The minister said that personal interviews will soon be implemented in the review process. He explained that stricter measures would help ascertain applicants' identities and are essential from a security standpoint. Until now those seeking refugee status were only required to provide information in written form.
"I have deemed it necessary to reintroduce individual assessments for all refugees and asylum seekers — regardless of which country they come from," the minister said, citing several cases in which refugees had used false Syrian passports.
Federal migration commissioner Aydan Ozoguz added that while carrying out identity checks officials will "need to look more closely at asylum applicants from Syria, Eritrea and Iraq."

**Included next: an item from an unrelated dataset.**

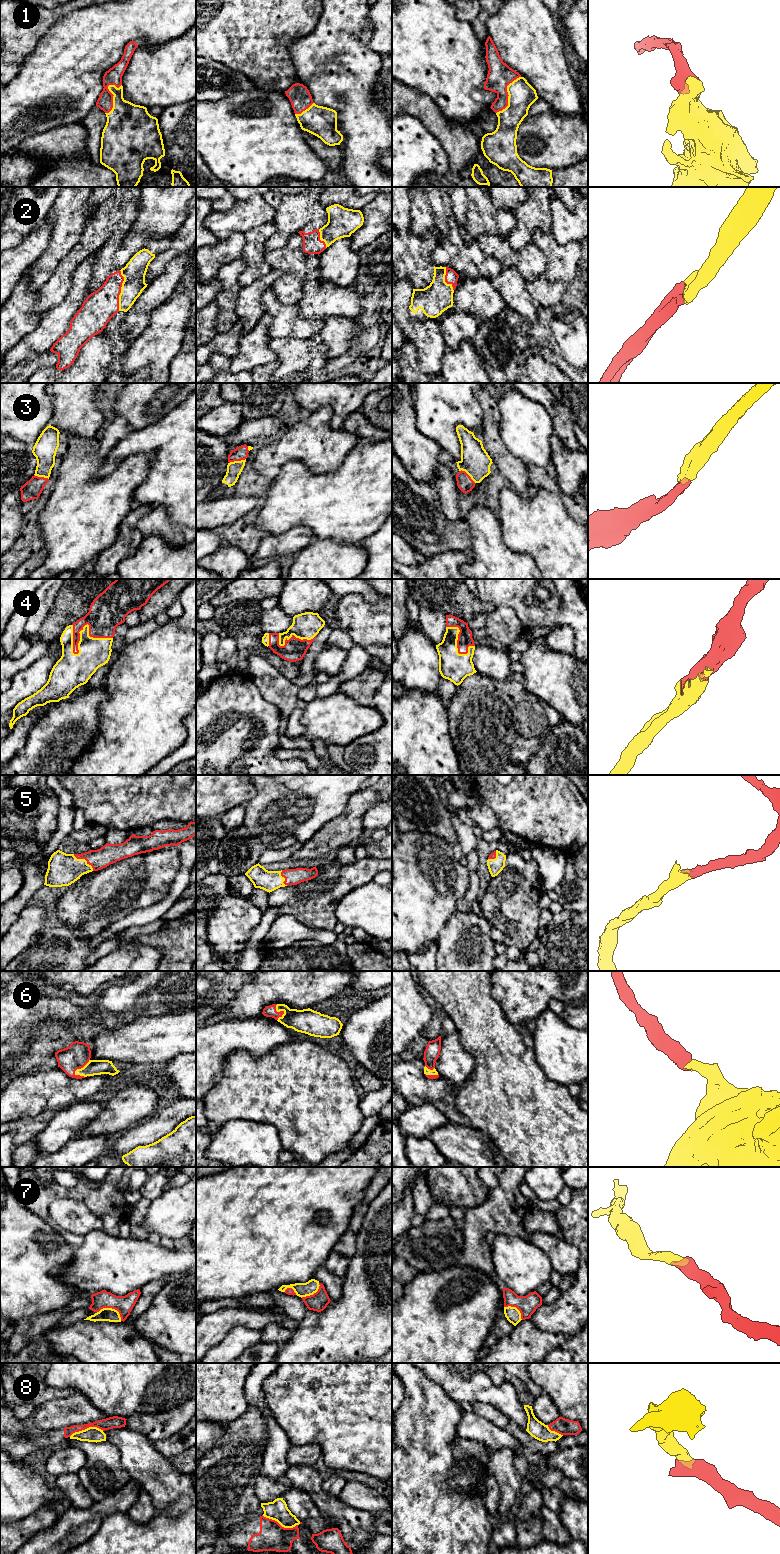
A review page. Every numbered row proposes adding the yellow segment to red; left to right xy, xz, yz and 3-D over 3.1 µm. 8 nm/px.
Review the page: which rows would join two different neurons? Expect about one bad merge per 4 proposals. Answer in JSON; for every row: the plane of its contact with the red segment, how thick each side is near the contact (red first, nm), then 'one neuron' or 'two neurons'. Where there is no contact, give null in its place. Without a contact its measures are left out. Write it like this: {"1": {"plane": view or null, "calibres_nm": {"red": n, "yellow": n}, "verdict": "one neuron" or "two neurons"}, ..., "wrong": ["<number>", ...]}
{"1": {"plane": "yz", "calibres_nm": {"red": 200, "yellow": 220}, "verdict": "one neuron"}, "2": {"plane": "xy", "calibres_nm": {"red": 260, "yellow": 180}, "verdict": "one neuron"}, "3": {"plane": "yz", "calibres_nm": {"red": 130, "yellow": 240}, "verdict": "one neuron"}, "4": {"plane": "xy", "calibres_nm": {"red": 260, "yellow": 240}, "verdict": "one neuron"}, "5": {"plane": "xy", "calibres_nm": {"red": 160, "yellow": 260}, "verdict": "one neuron"}, "6": {"plane": "xy", "calibres_nm": {"red": 200, "yellow": 130}, "verdict": "one neuron"}, "7": {"plane": "xy", "calibres_nm": {"red": 140, "yellow": 110}, "verdict": "one neuron"}, "8": {"plane": "xz", "calibres_nm": {"red": 220, "yellow": 160}, "verdict": "two neurons"}, "wrong": ["8"]}

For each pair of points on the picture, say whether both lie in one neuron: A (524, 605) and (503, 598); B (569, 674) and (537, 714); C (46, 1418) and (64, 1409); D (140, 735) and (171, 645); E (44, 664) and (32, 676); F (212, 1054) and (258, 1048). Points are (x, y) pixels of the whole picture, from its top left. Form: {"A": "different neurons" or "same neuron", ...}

Germany's state interior ministers also agreed during a meeting in Koblenz that they would permit "repatriations to safe areas of Afghanistan."
Some met the shift in the policy toward asylum seekers with criticism. The head of non-governmental organization Pro Asyl, Guenter Burkhardt, said that sending people back to Afghanistan is irresponsible for there are no regions in the country that can be considered permanently secure.
The organization also expressed fears that the move to resume individual assessments would slow down the process of receiving refugee status and trap asylum seekers in waiting loops which could last for months.
In efforts to cope with a record surge in asylum seekers, Berlin and Kabul are also planning to intensify cooperative measures for fighting human trafficking and implement information campaigns to prevent people from going on the arduous journey to Europe, De Maiziere said.
According to sources in Germany's coalition government, more than 950,000 refugees have been registered this year in Germany.